Il primo turno delle presidenziali in Romania è stato segnato dalle polemiche sul voto all'estero, che hanno portato alle dimissioni del ministro degli Esteri. Un approfondimento sulla situazione in Italia

11/11/2014 -  Daniela Mogavero

Il ballottaggio per le presidenziali romene si gioca anche all’estero. Di certo potrebbero non essere le centinaia di migliaia di voti dei romeni della diaspora a modificare i risultati delle elezioni per il nuovo inquilino di Palazzo Cotroceni, ma il peso e lo scontro politico che lo scandalo dei seggi all’estero ha causato nel primo turno sono tutt’altro che sopiti. La vecchia volpe Traian Băsescu, che aveva già chiesto le dimissioni del ministro degli Esteri Titus Corlățean, all’indomani delle proteste del 2 novembre è alla fine riuscito nel suo intento. Il ministro ha rimesso il mandato e il premier Victor Ponta, candidato favorito al ballottaggio si è trovato a fare i conti con le proteste per il diritto di voto della diaspora “leso” al primo turno, ma ha chiarito che si tratterebbe di una pesante macchinazione da parte di Iohannis e Băsescu per dichiarare nullo il voto.
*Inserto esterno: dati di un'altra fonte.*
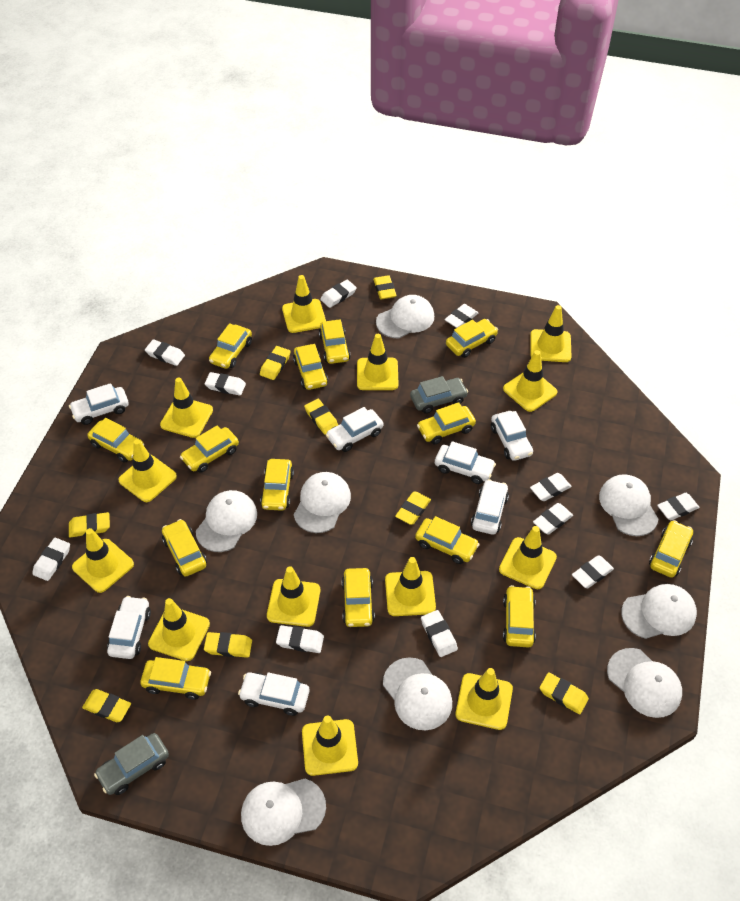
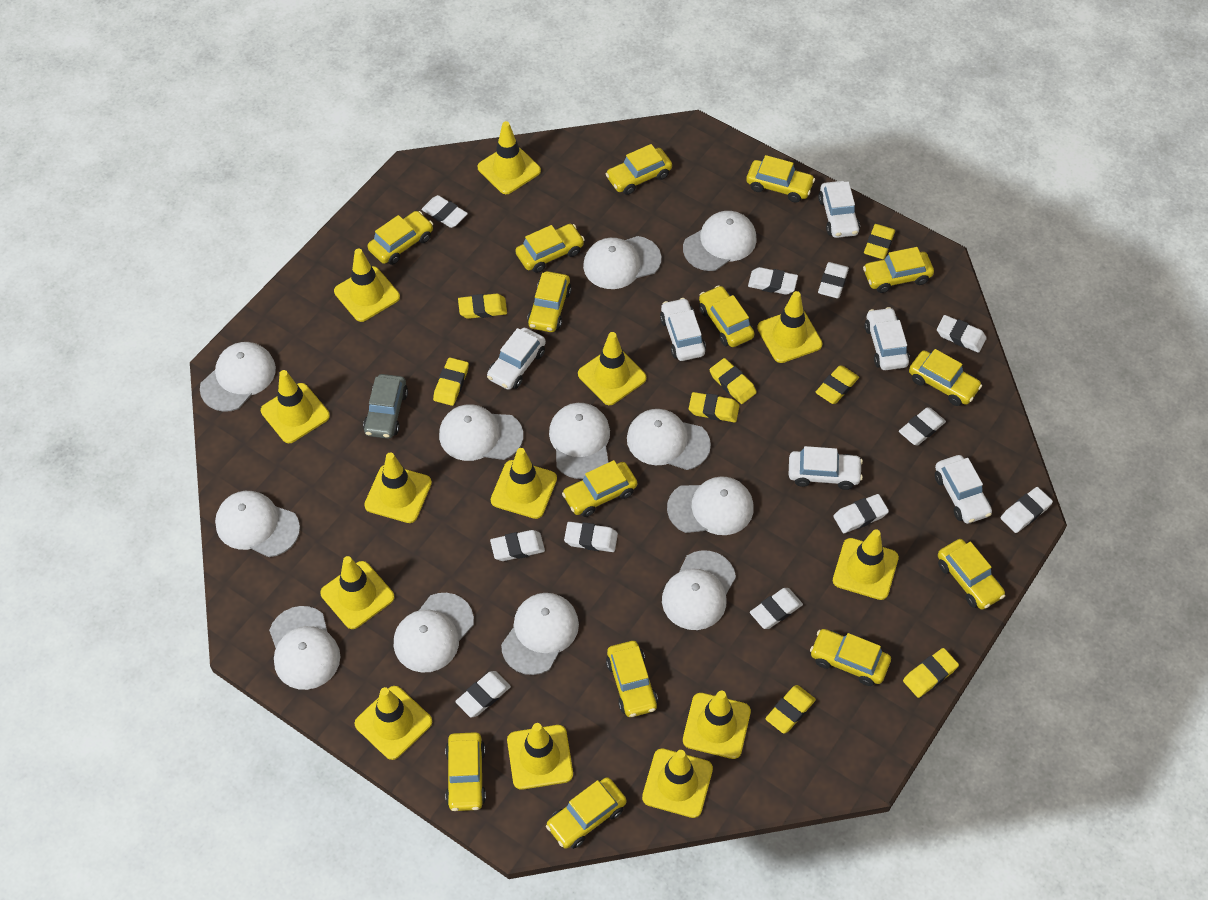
grey car: 2 -> 1
white cap: 8 -> 12
white car: 7 -> 6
La protesta per il voto negato si è estesa a macchia d’olio, facendo un viaggio a ritroso: gli echi delle manifestazioni e degli scontri a Londra, Parigi e Stoccarda, hanno raggiunto amplificati anche l’Italia, dove vive più di un milione di romeni, fino a raggiungere la natìa Romania dove migliaia di persone si sono riunite in piazza a Cluj Napoca, a Bucarest, Timisoara, Oradea, Iasi e Costanza per esprimere solidarietà ai romeni all’estero che non sono riusciti a votare per il primo turno.

I tagli di sezioni in Italia

E se a Londra e Parigi hanno fatto molto rumore le proteste del momento della chiusura dei seggi, quando migliaia di cittadini sono rimasti fuori dalle sezioni senza aver votato, in Italia a fare notizia sono i numeri del diritto negato: nel Paese con la più grande comunità di romeni all’estero il ministero degli Esteri di Romania invece di incrementare i seggi per le presidenziali ha bocciato le richieste di ulteriori sezioni, tagliando anche alcune autorizzate per le votazioni del 2009. Il calcolo è facile e salta subito agli occhi il motivo della protesta della diaspora: dei 66 seggi chiesti ne sono stati autorizzati soltanto 51 (5 in meno del 2009) e la situazione più drammatica è quella del Lazio.

Il ministro Corlățean nonostante le pressanti richieste della comunità romena e il nulla osta dell’Ufficio elettorale centrale (Bec) per la creazione di nuovi seggi ha deciso di mantenere la sua posizione e piuttosto di rimettere il mandato: "Abbiamo avviato come ministero un processo di valutazione sull'apertura di nuovi seggi all'estero. La conclusione di questo esame è che non esiste alcuna base giuridica per istituire nuove sezioni. Come ministro ho l'obbligo di difendere la legge - ha aggiunto Corlățean - e mi auguro che anche lo stesso ministero non infranga la legge per questioni politiche, pertanto mi dimetto".

Tornando ai numeri dello scandalo in Italia, per la regione Lazio erano stati chiesti 22 seggi e il ministero degli Esteri ne ha autorizzati soltanto 13, sei in meno anche della passata tornata elettorale di cinque anni fa. E' stata bocciata un'ulteriore sezione a Roma e quelle di Albano, Guidonia, Sezze, Viterbo, tra le altre. Sezioni che avrebbero accolto una grande fetta di cittadini romeni se si considera che a Latina (senza seggio) vivono 6.000 romeni e a Viterbo (seggio non autorizzato) insiste una comunità di 16.000 cittadini. Altra situazione di disagio in Piemonte dove su 15 seggi richiesti il Mae ha autorizzato soltanto 10 sezioni, due in meno del 2009.

Cosa avverrà?

Il governo romeno nel frattempo sta cercando di correre ai ripari: Ponta ha sottolineato che i cittadini romeni all’estero non hanno potuto votare perché sono necessari “adempimenti molto lunghi” per esprimere la propria preferenza e che le procedure adottate dal ministero e dal Bec per ridurre i tempi di attesa, il modulo “anti-frode” da precompilare, saranno sostenute dall’esecutivo per “evitare che la situazione si ripeta al ballottaggio”.

Il ministero degli Esteri ha informato l’Ufficio elettorale centrale di aver messo a disposizione “800 persone per le missioni diplomatiche e consolari per completare il personale dei seggi all’estero”. Ma nessun cenno alla possibilità di aprire nuove sezioni.